O que nós chamamos de realeza é, acima de tudo, um estado de alma. E Pelé leva sobre os demais jogadores uma vantagem considerável: – a de se sentir rei, da cabeça aos pés. Quando ele apanha a bola, e dribla um adversário é como quem enxota, quem escorraça um plebeu ignaro e piolhento. E o meu personagem tem uma tal sensação de superioridade que não faz cerimônia. Já lhe perguntaram: — Quem é o maior meia do mundo?. Ele respondeu com a ênfase das certezas eternas: — Eu. Insistiram: — Qual é o maior ponta do mundo? E Pelé: — Eu. Em outro qualquer, esse desplante faria rir ou sorrir. Mas o fabuloso craque põe no que diz uma tal carga de convicção que ninguém reage e todos passam a admitir que ele seja, realmente, o maior de todas as posições. Nas pontas, nas meias e no centro, há de ser o mesmo, isto é, o incomparável Pelé… Na Suécia, ele não tremerá de ninguém. Há de olhar os húngaros, os ingleses, os russos de alto a baixo. Não se inferiorizará diante de ninguém. E é dessa atitude viril e, mesmo, insolente de que precisamos. Sim, amigos: — aposto minha cabeça como Pelé vai achar todos os nossos adversários uns pernas-de-pau”.

Dados brutos:

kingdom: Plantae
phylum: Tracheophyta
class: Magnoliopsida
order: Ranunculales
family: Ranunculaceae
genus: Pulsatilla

Tarefa 1:
Segundo o texto sobre Pelé, quais povos ele há de olhar de alto a baixo na Suécia? Liste todos.
Tarefa 2:
Passe para o inglês esta frase do texto sobre Pelé: "O que nós chamamos de realeza é, acima de tudo, um estado de alma."
Tarefa 3:
Prossiga o texto sobre Pelé a partir da última frase.

Resposta escrita 1:
Húngaros, ingleses e russos.

Resposta escrita 2:
What we call royalty is, above all, a state of mind.

Resposta escrita 3:
Isso se deu em uma crônica de março de 1958. Se a epifania de Pelé antes do reconhecimento universal não causar espanto, olhem, mastiguem lento e com calma o que Nelson escreveu sobre Garrincha:

“Nos acrobatas chineses o que existe é o esforço, é a técnica, é o virtuosismo, ao passo que Garrincha é puro instinto. Possui uma riqueza instintiva que lhe dá absoluto destaque sobre os demais. Até Deus, lá do alto, há de admirar-se e há de concluir: — ‘Esse Garrincha é o maior!’. O ‘seu’ Mané não trata a bola a pontapés como fazem os outros. Não. Ele cultiva a bola, como se fosse uma orquídea rara”.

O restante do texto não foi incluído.